Transcribed page text:
————

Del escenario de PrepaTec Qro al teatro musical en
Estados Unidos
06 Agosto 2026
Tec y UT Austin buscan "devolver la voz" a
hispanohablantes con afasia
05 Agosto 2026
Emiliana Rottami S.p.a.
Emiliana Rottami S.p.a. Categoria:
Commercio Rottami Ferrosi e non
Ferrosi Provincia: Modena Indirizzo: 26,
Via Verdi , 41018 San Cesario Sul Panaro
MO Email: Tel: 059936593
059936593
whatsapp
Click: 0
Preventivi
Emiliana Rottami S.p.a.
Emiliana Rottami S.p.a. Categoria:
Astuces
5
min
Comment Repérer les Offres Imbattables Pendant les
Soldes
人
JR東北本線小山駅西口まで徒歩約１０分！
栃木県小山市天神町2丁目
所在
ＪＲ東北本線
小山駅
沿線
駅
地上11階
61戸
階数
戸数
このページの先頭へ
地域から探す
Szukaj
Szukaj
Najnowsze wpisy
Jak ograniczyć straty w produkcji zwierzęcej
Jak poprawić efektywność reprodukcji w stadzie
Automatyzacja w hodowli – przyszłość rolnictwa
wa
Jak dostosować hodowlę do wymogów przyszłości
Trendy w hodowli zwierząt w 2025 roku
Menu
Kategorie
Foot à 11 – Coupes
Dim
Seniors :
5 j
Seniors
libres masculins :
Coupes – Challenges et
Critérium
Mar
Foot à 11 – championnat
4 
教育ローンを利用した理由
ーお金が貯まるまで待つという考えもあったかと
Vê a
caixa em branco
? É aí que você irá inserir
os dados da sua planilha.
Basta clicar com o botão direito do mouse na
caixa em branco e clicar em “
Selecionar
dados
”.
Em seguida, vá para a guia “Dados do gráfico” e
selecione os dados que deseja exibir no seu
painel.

————

# PROBLEM DESCRIPTION
Reproduce every line of the listing above, word for word and in the same order.

# EXERCISE OUTPUT
Del escenario de PrepaTec Qro al teatro musical en
Estados Unidos
06 Agosto 2026
Tec y UT Austin buscan "devolver la voz" a
hispanohablantes con afasia
05 Agosto 2026
Emiliana Rottami S.p.a.
Emiliana Rottami S.p.a. Categoria:
Commercio Rottami Ferrosi e non
Ferrosi Provincia: Modena Indirizzo: 26,
Via Verdi , 41018 San Cesario Sul Panaro
MO Email: Tel: 059936593
059936593
whatsapp
Click: 0
Preventivi
Emiliana Rottami S.p.a.
Emiliana Rottami S.p.a. Categoria:
Astuces
5
min
Comment Repérer les Offres Imbattables Pendant les
Soldes
人
JR東北本線小山駅西口まで徒歩約１０分！
栃木県小山市天神町2丁目
所在
ＪＲ東北本線
小山駅
沿線
駅
地上11階
61戸
階数
戸数
このページの先頭へ
地域から探す
Szukaj
Szukaj
Najnowsze wpisy
Jak ograniczyć straty w produkcji zwierzęcej
Jak poprawić efektywność reprodukcji w stadzie
Automatyzacja w hodowli – przyszłość rolnictwa
wa
Jak dostosować hodowlę do wymogów przyszłości
Trendy w hodowli zwierząt w 2025 roku
Menu
Kategorie
Foot à 11 – Coupes
Dim
Seniors :
5 j
Seniors
libres masculins :
Coupes – Challenges et
Critérium
Mar
Foot à 11 – championnat
4 
教育ローンを利用した理由
ーお金が貯まるまで待つという考えもあったかと
Vê a
caixa em branco
? É aí que você irá inserir
os dados da sua planilha.
Basta clicar com o botão direito do mouse na
caixa em branco e clicar em “
Selecionar
dados
”.
Em seguida, vá para a guia “Dados do gráfico” e
selecione os dados que deseja exibir no seu
painel.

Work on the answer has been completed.